Saneamento básico: recomeçar ou continuar? | Coluna Saneamento: Novo Marco Legal

5 de dezembro de 2022

 

Normalmente as mudanças de governantes e governos trazem esperanças, expectativas, preocupações e/ou apreensões. Atualmente e, talvez, como nunca – quem sabe movidas pela força das mídias sociais –, as histórias que misturam esperanças e apreensões numa mesma tênue linha a separar a prudência da precipitação, deixam sob riscos a possibilidade de se avançar em busca do melhor para a sociedade.

A Lei Federal nº 14.026/2020 – novo marco regulatório do saneamento – e seus decretos regulamentadores provocaram no setor de saneamento um abalo que não era visto desde a época do PLANASA. Mesmo no final da década de 90, quando se desejou incluir o setor nas privatizações, como se deu com os setores de telecomunicações e energia elétrica, ainda não foi então que o saneamento foi instado a, efetivamente, modificar o modelo das Companhias Estaduais de Saneamento, cuja vida útil já se encontrava visivelmente comprometida e carente de inovação.

Hoje, ouve-se com frequência histórias e comentários sobre o que o Governo Lula, recém-eleito, fará, faria o deveria fazer em relação ao setor. Salvo engano, nada foi oficialmente divulgado até o momento sobre a revogação de decretos, propostas de alterações radicais na lei ou a suspensão de estudos em andamento. Porém, nada mais natural que um novo Governo, seja qual for, estabelecer seu ritmo e modelo de gestão, notadamente ao se tratar de um processo cujo objetivo final pareceu ser extinguir as Companhias Estaduais, levando o setor privado a assumir o quase monopólio nacional daquelas Companhias.

Ora, desde 2020, nem tanto pelo novo marco mas também por ele, os municípios, as Companhias Estaduais e as empresas privadas – e acrescente-se a ANA a este grupo –, foram envolvidos num turbilhão de novas atividades, processos e mudanças institucionais que provocaram alterações de fato e abriram espaço para outras formas de inovação gerencial e cultura organizacional. Contratar e desenvolver estudos para encontrar novos caminhos à luz do novo marco, movimentou e movimenta a maioria desses atores envolvidos.

Um processo que provocou tantas discussões e reações, certamente mereceria – e, salvo melhor juízo, merece – ajustes fosse qual fosse o Presidente eleito. Até pode-se perguntar: Já? Tão cedo? Certamente que sim. Afinal, tudo que aconteceu até agora não pode se resumir a festejar outorgas como se essas representassem o sucesso do novo marco ou modelo de gestão. A nova lei colocou nos ombros e nas cabeças dos Governos Estaduais, a responsabilidade de fiscalizar, regular e gerenciar conselhos de municípios de modo bem diverso do simples “toma lá, dá cá”, transformando o Governo Federal em avalista e fiador dos modelos implantados.

ENUNCIADO A |
Reproduza o trecho do texto extraído entre "Ora, desde 2020, nem" e "desses atores envolvidos.", inclusive.
ENUNCIADO B |
Segundo o texto extraído, qual lei federal constitui o novo marco regulatório do saneamento?

DADOS FORNECIDOS |
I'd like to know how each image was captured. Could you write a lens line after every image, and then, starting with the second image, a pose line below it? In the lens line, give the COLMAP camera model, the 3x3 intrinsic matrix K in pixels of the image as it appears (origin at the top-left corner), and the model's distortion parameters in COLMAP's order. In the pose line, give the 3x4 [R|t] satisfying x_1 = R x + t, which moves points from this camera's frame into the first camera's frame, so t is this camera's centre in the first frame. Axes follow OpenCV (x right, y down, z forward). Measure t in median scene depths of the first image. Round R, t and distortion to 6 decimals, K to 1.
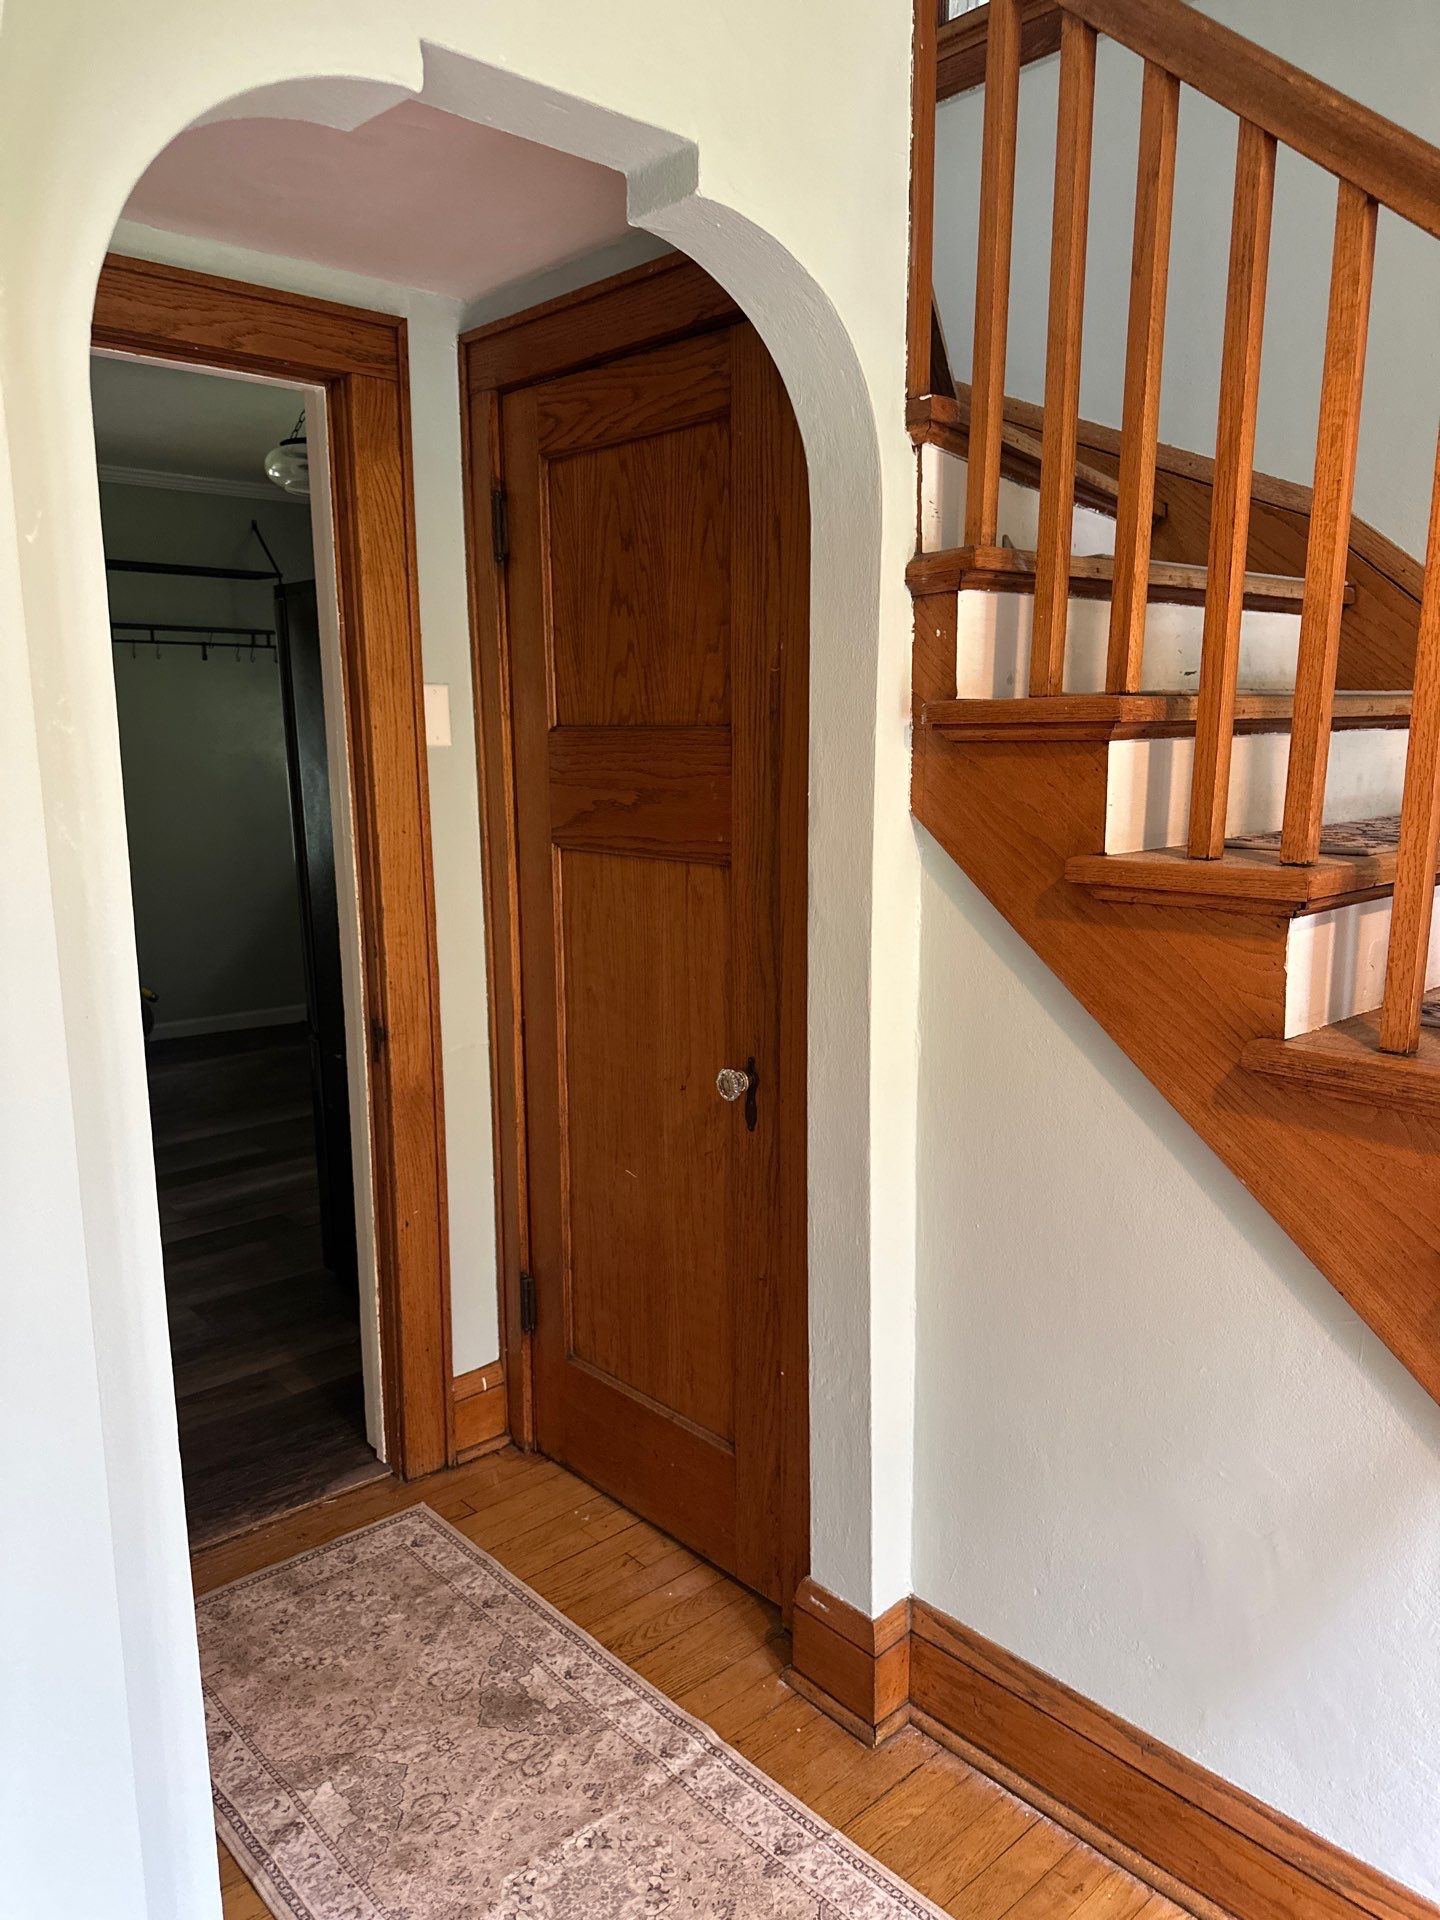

RESPOSTA DA TAREFA A |
Ora, desde 2020, nem tanto pelo novo marco mas também por ele, os municípios, as Companhias Estaduais e as empresas privadas – e acrescente-se a ANA a este grupo –, foram envolvidos num turbilhão de novas atividades, processos e mudanças institucionais que provocaram alterações de fato e abriram espaço para outras formas de inovação gerencial e cultura organizacional. Contratar e desenvolver estudos para encontrar novos caminhos à luz do novo marco, movimentou e movimenta a maioria desses atores envolvidos.

RESPOSTA DA TAREFA B |
A Lei Federal nº 14.026/2020.